## GIVEN INFORMATION
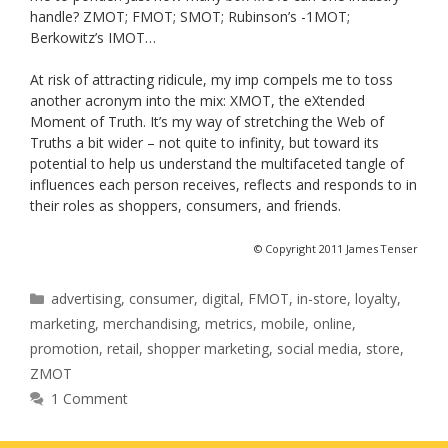
handle? ZMOT; FMOT; SMOT; Rubinson’s -1MOT;
Berkowitz’s IMOT…
At risk of attracting ridicule, my imp compels me to toss
another acronym into the mix: XMOT, the eXtended
Moment of Truth. It’s my way of stretching the Web of
Truths a bit wider – not quite to infinity, but toward its
potential to help us understand the multifaceted tangle of
influences each person receives, reflects and responds to in
their roles as shoppers, consumers, and friends.
© Copyright 2011 James Tenser
Categories
advertising
,
consumer
,
digital
,
FMOT
,
in-store
,
loyalty
,
marketing
,
merchandising
,
metrics
,
mobile
,
online
,
promotion
,
retail
,
shopper marketing
,
social media
,
store
,
ZMOT
1 Comment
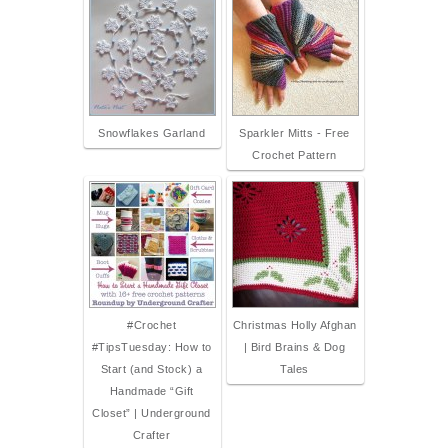
Snowflakes Garland
Sparkler Mitts - Free
Crochet Pattern
#Crochet
Christmas Holly Afghan
#TipsTuesday: How to
| Bird Brains & Dog
Start (and Stock) a
Tales
Handmade “Gift
Closet” | Underground
Crafter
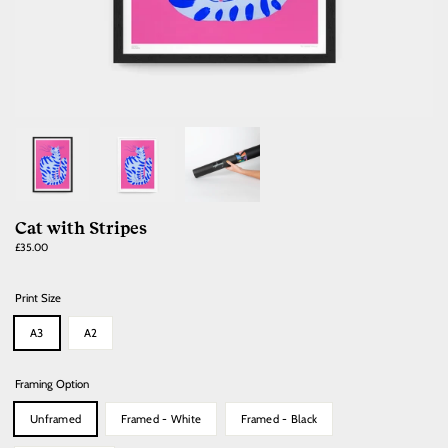
Cat with Stripes
Regular
£35.00
price
Print Size
A3
A2
Framing Option
Unframed
Framed - White
Framed - Black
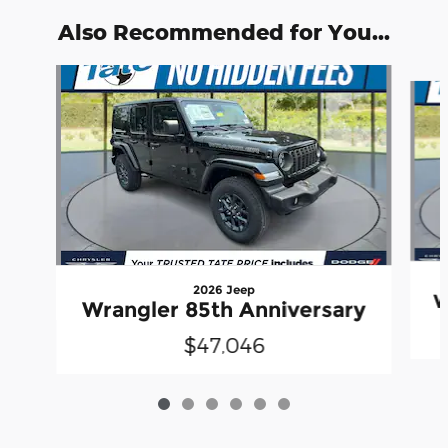
Also Recommended for You...
Slide 1 of 6
2026 Jeep
W
Wrangler 85th Anniversary
$47,046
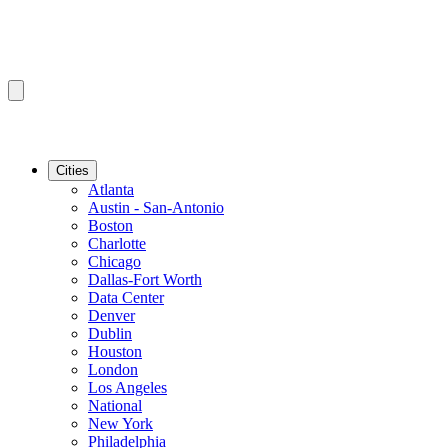
Cities
Atlanta
Austin - San-Antonio
Boston
Charlotte
Chicago
Dallas-Fort Worth
Data Center
Denver
Dublin
Houston
London
Los Angeles
National
New York
Philadelphia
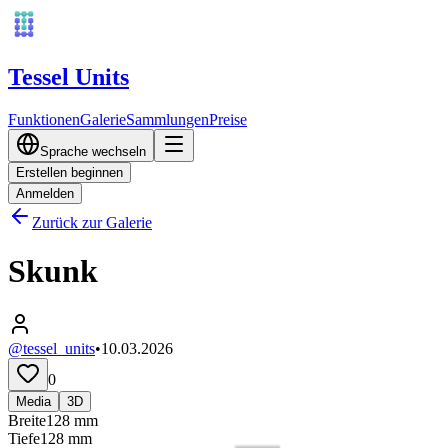
Tessel Units
Funktionen
Galerie
Sammlungen
Preise
Sprache wechseln
Erstellen beginnen
Anmelden
Zurück zur Galerie
Skunk
@tessel_units
•
10.03.2026
0
Media
3D
Breite
128
mm
Tiefe
128
mm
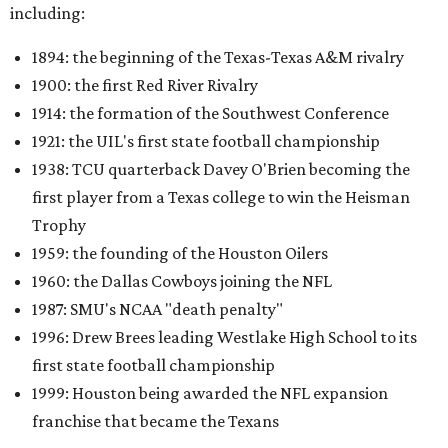
including:
1894: the beginning of the Texas-Texas A&M rivalry
1900: the first Red River Rivalry
1914: the formation of the Southwest Conference
1921: the UIL's first state football championship
1938: TCU quarterback Davey O'Brien becoming the
first player from a Texas college to win the Heisman
Trophy
1959: the founding of the Houston Oilers
1960: the Dallas Cowboys joining the NFL
1987: SMU's NCAA "death penalty"
1996: Drew Brees leading Westlake High School to its
first state football championship
1999: Houston being awarded the NFL expansion
franchise that became the Texans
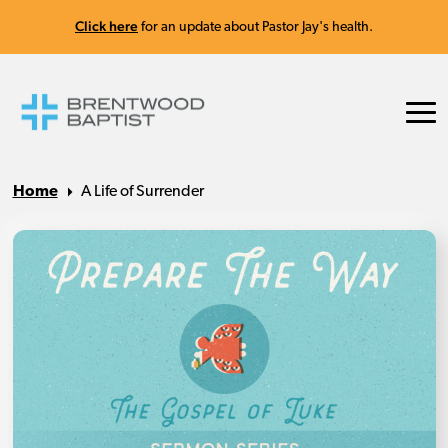
Click here
for an update about Pastor Jay's health.
Home
A Life of Surrender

## INSTRUCTIONS FOR THE TASK
For the material above, state the number of lines that include the word "championship". Leave out everything else.

## TASK SOLUTION
2